The National Dialogue Commission is expected to start actual consultations, after months of preparatory work. The process could offer a formal outlet for frustrations. Nevertheless, key opposition forces remain sceptical about the process, and popular awareness of the institution and its role remain limited. In view of fundamental differences about historical issues and the nature of the state and the political system, perceptions of lack of inclusivity and neutrality of the process and supposed outcomes of the dialogue may intensify tensions and instability.
Accordingly, the national political and security situation will remain fragile. These tensions, alongside broader economic and financial troubles, will hinder efforts to resettle millions of displaced people, and may even generate new rounds of displacement.
The peace accord in northern Ethiopia has largely held, and relations with Western countries are improving. There is therefore some hope that the U.S. and European Union would resume direct budgetary support and reconsider Western economic sanctions on Ethiopia, notably exclusion from the duty-free access to U.S. markets under the African Growth and Opportunity Act, mainly affecting textile and apparel exports. Both Washington and Brussels continue to provide humanitarian assistance to Ethiopia.
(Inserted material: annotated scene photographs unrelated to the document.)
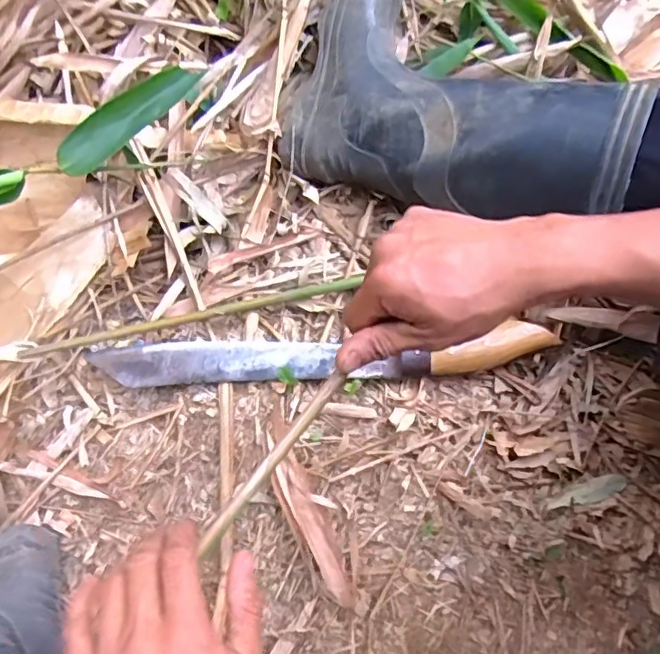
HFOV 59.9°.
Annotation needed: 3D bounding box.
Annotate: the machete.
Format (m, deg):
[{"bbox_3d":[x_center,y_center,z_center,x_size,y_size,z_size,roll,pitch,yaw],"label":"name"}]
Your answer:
[{"bbox_3d":[-0.013,0.028,0.562,0.440,0.029,0.048,-2,68,0],"label":"machete"}]

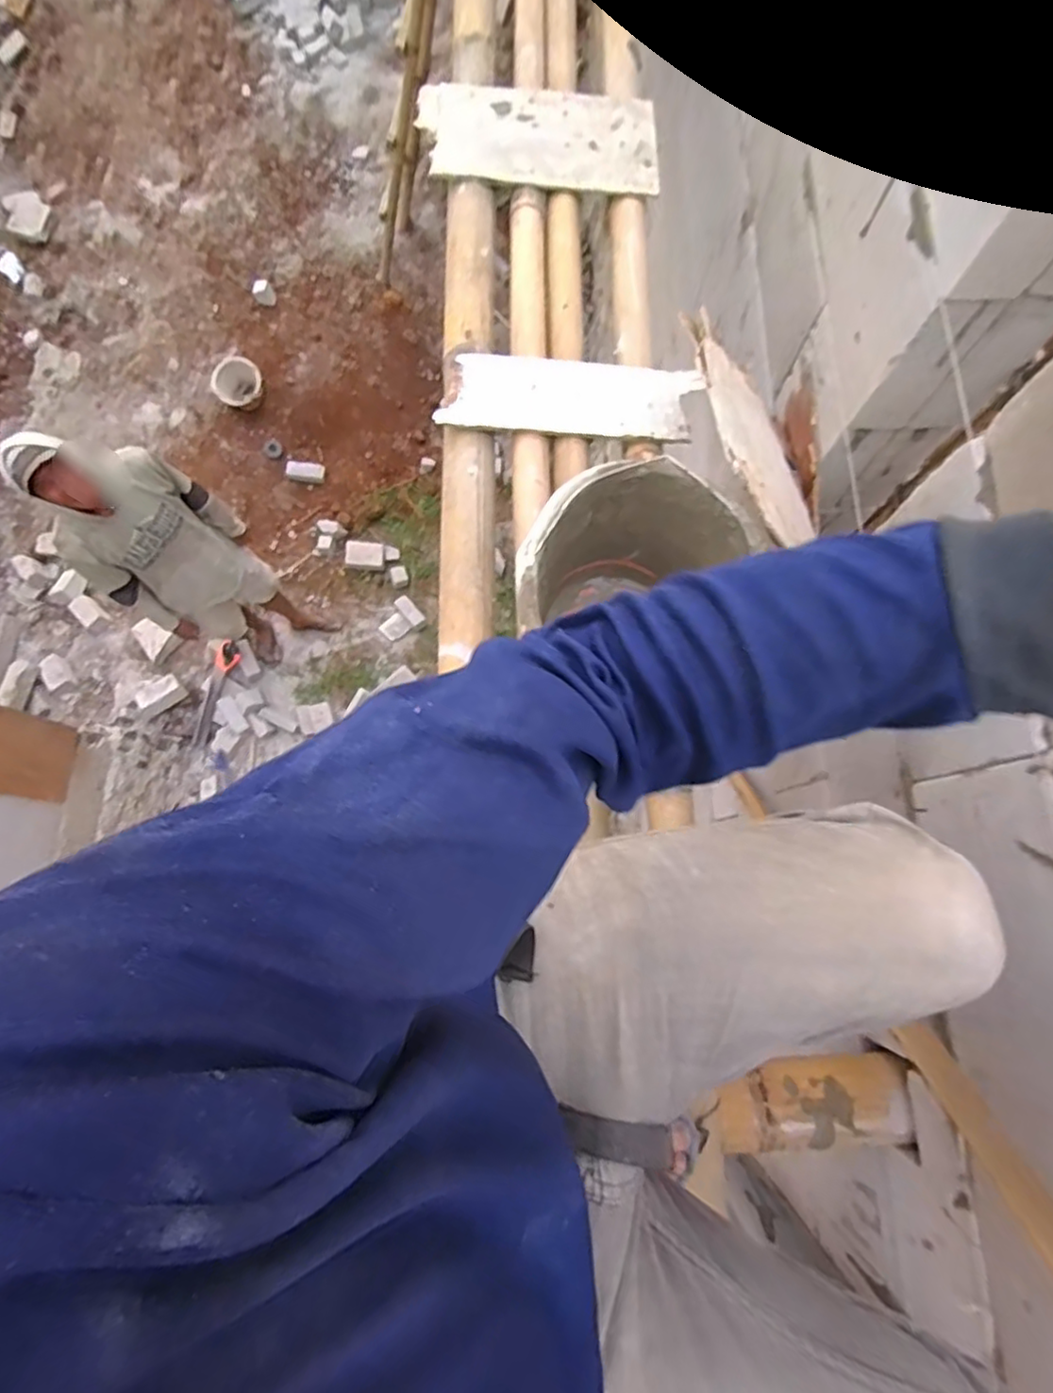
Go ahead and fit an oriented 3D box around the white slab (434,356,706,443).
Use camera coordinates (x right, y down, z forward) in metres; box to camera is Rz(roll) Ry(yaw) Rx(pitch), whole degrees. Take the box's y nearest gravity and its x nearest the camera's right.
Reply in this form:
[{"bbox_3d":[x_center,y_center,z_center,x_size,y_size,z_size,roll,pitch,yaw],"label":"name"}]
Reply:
[{"bbox_3d":[0.067,-0.437,0.917,0.364,0.015,0.123,0,77,-7],"label":"white slab"}]

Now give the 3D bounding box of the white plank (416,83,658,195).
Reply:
[{"bbox_3d":[0.022,-0.917,1.037,0.376,0.022,0.201,-2,79,-7],"label":"white plank"}]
While the Ethiopian government can be expected to intensify initiatives to implement transitional justice, its rejection of the United Nations’ International Commission of Human Rights Experts on Ethiopia to investigate crimes related to the civil war will delay removal of sanctions and resumption of economic support. In this context, the alarmingly low levels of foreign reserves will remain, and the budget deficit may increase.
Expectations for debt restructuring have increased following the signing of the peace accord. Nevertheless, uncertainties remain, including due to increasing West-China geopolitical tensions, and a breakthrough may not be imminent.
To avoid default, the country will need to continue to allocate more than 20% of export income to service its external debt, which will further increase the budget deficit, and constrain already suppressed public investment levels. While planned privatization efforts and opening for external investment of the banking sector offer hopes for increased flow of foreign reserves, these are unlikely to address the massive gaps, which require a significant injection of capital only a debt restructuring can achieve. The high levels of debt also dent chances of securing transitional loans from China, Gulf countries and other non-Western sources.
Accordingly, while a sovereign default may not occur in the short term, the closer the country gets to the maturation of 1 billion Eurobond in 2024 without debt restructuring, the higher the chances of default.